▶ **Exercise passage**
Percentage of patients older than 80

Before matching, the fraction of patients older than 80 has a positive ATE (Mean difference) significantly different from zero, which means that GPs with older patients are more lonely.
After matching, the ATE is still positive and significant, confirming that the percentage of elderly people has an impact on the loneliness score of a GP.

	Mean difference	t-test (p-val)	imbalance
Before matching	0.375078	0.0*	0.77528
MDM	0.107619	0.0034*	0.103424
PSM	0.281601	0.0*	0.0991807

Multiple deprivation index

Before matching, the index of multiple deprivation the ATE (Mean difference) is not significantly different from zero, which means that deprivation has no impact on loneliness.
After matching, the ATE is not significantly different from zero, confirming that deprivation has no impact on the loneliness score of a GP.

	Mean difference	t-test (p-val)	imbalance
Before matching	-0.0321828	0.4842	0.0249403
MDM	-0.0519399	0.0983	0.00111657
PSM	-0.0587068	0.0702	0.0104227

Incoming migrations to the local authority of the GP (z-score)

Before matching, the number of incoming migrations has a negative ATE (Mean difference) significantly different from zero, which means that GPs in areas with many incoming movers are less lonely.

▶ **Study material**

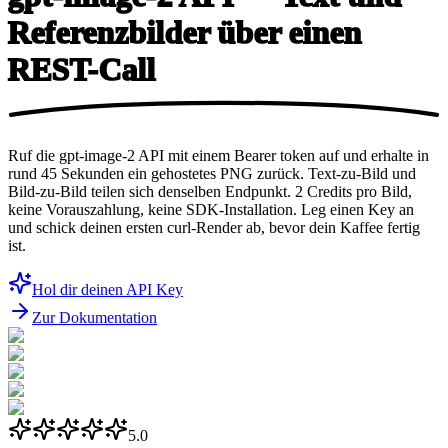
Referenzbilder über
einen
REST-Call
Ruf die gpt-image-2 API mit einem Bearer token auf und erhalte in
rund 45 Sekunden ein gehostetes PNG zurück. Text-zu-Bild und
Bild-zu-Bild teilen sich denselben Endpunkt. 2 Credits pro Bild,
keine Vorauszahlung, keine SDK-Installation. Leg einen Key an
und schick deinen ersten curl-Render ab, bevor dein Kaffee fertig
ist.
Hol dir deinen API Key
Zur Dokumentation
5.0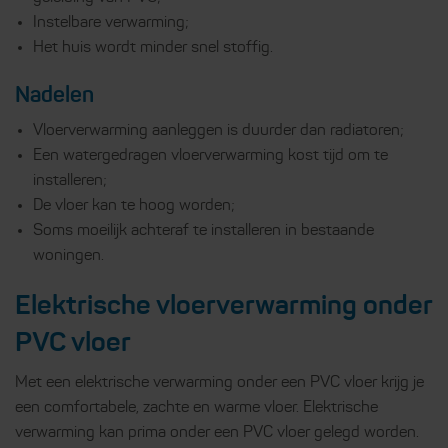
Instelbare verwarming;
Het huis wordt minder snel stoffig.
Nadelen
Vloerverwarming aanleggen is duurder dan radiatoren;
Een watergedragen vloerverwarming kost tijd om te
installeren;
De vloer kan te hoog worden;
Soms moeilijk achteraf te installeren in bestaande
woningen.
Elektrische vloerverwarming onder
PVC vloer
Met een elektrische verwarming onder een PVC vloer krijg je
een comfortabele, zachte en warme vloer. Elektrische
verwarming kan prima onder een PVC vloer gelegd worden.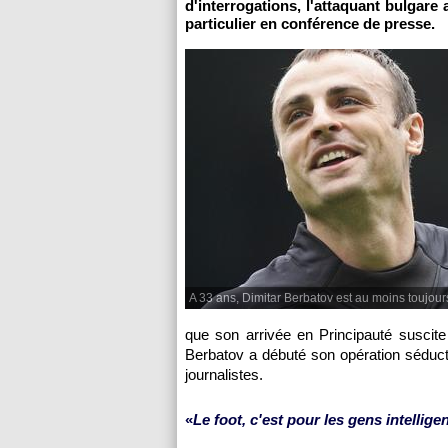
d'interrogations, l'attaquant bulgar
particulier en conférence de presse.
A 33 ans, Dimitar Berbatov est au moins toujours 
que son arrivée en Principauté suscite
Berbatov a débuté son opération séducti
journalistes.
«
Le foot, c'est pour les gens intellige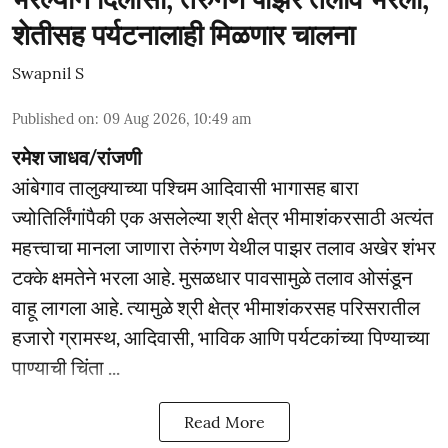
शेतीसह पर्यटनालाही मिळणार चालना
Swapnil S
Published on
:
09 Aug 2026, 10:49 am
रमेश जाधव/रांजणी
आंबेगाव तालुक्याच्या पश्चिम आदिवासी भागासह बारा
ज्योतिर्लिंगांपैकी एक असलेल्या श्री क्षेत्र भीमाशंकरसाठी अत्यंत
महत्त्वाचा मानला जाणारा तेरुंगण येथील पाझर तलाव अखेर शंभर
टक्के क्षमतेने भरला आहे. मुसळधार पावसामुळे तलाव ओसंडून
वाहू लागला आहे. त्यामुळे श्री क्षेत्र भीमाशंकरसह परिसरातील
हजारो ग्रामस्थ, आदिवासी, भाविक आणि पर्यटकांच्या पिण्याच्या
पाण्याची चिंता ...
Read More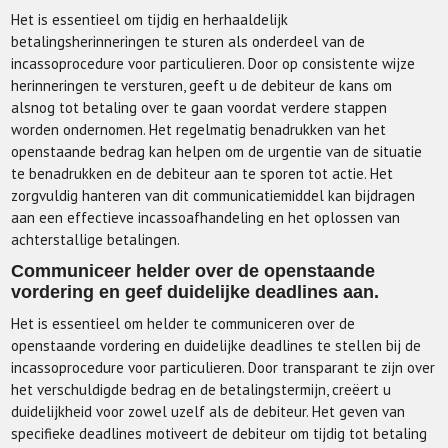
Het is essentieel om tijdig en herhaaldelijk
betalingsherinneringen te sturen als onderdeel van de
incassoprocedure voor particulieren. Door op consistente wijze
herinneringen te versturen, geeft u de debiteur de kans om
alsnog tot betaling over te gaan voordat verdere stappen
worden ondernomen. Het regelmatig benadrukken van het
openstaande bedrag kan helpen om de urgentie van de situatie
te benadrukken en de debiteur aan te sporen tot actie. Het
zorgvuldig hanteren van dit communicatiemiddel kan bijdragen
aan een effectieve incassoafhandeling en het oplossen van
achterstallige betalingen.
Communiceer helder over de openstaande
vordering en geef duidelijke deadlines aan.
Het is essentieel om helder te communiceren over de
openstaande vordering en duidelijke deadlines te stellen bij de
incassoprocedure voor particulieren. Door transparant te zijn over
het verschuldigde bedrag en de betalingstermijn, creëert u
duidelijkheid voor zowel uzelf als de debiteur. Het geven van
specifieke deadlines motiveert de debiteur om tijdig tot betaling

▶ **Tasks and exercises**
1. Answer these from the loneliness analysis:
(a) What is the PSM mean difference for the percentage of patients older than 80?
(b) What is the t-test p-value before matching for the multiple deprivation index?
(c) Before matching, is the ATE for incoming migrations positive or negative?
2. Please set down the part of the loneliness analysis from "Before matching, the index" to "are less lonely.", word for word.
3. Resume the loneliness analysis after its final sentence.
You can leave the entries aside; nothing here depends on them.

▶ **Results by task**
1.
(a) 0.281601
(b) 0.4842
(c) Negative

2.
Before matching, the index of multiple deprivation the ATE (Mean difference) is not significantly different from zero, which means that deprivation has no impact on loneliness.
After matching, the ATE is not significantly different from zero, confirming that deprivation has no impact on the loneliness score of a GP.

	Mean difference	t-test (p-val)	imbalance
Before matching	-0.0321828	0.4842	0.0249403
MDM	-0.0519399	0.0983	0.00111657
PSM	-0.0587068	0.0702	0.0104227

Incoming migrations to the local authority of the GP (z-score)

Before matching, the number of incoming migrations has a negative ATE (Mean difference) significantly different from zero, which means that GPs in areas with many incoming movers are less lonely.

3.
After matching, the ATE is no longer significant for both matching methods, suggesting that incoming migration has no impact on the loneliness score of a GP.

	Mean difference	t-test (p-val)	imbalance
Before matching	-0.226836	0.0*	0.355262
MDM	-0.0274637	0.3963	0.00914154
PSM	-0.00175028	0.957	0.0208283

Number of nearby schools (z-score)

Before matching, the number of schools nearby a GP has a negative ATE (Mean difference) significantly different from zero, which means that GPs in areas with many schools are less lonely.
After matching, the ATE is still significant for both matching methods, but with opposite ATEs: positive for PSM and negative for MDM. This contradictory result does not allow us to draw a conclusion regarding the effect of the number of schools on the loneliness score of an area.

	Mean difference	t-test (p-val)	imbalance
Before matching	-0.696231	0.0*	0.637839
MDM	-0.237516	0.0*	0.0403755
PSM	0.0932033	0.0063*	0.083832

Rural-urban classification

Before matching, the level of urbanisation has a negative ATE (Mean difference) significantly different from zero, which means that GPs in urban areas are less lonely.
After matching, the ATE is still negative and significant, confirming that the level of urbanisation has an impact on the loneliness score of a GP.

	Mean difference	imbalance
Before matching	-0.778768	0.619803
MDM	-0.497313	0.113529
PSM	-0.458987	0.10199

Conclusions

The matching technique showed us that simple statistical analysis of group differences can lead to misleading conclusions regarding the influence of some variables on the outcome variable (e.g. incoming migrants).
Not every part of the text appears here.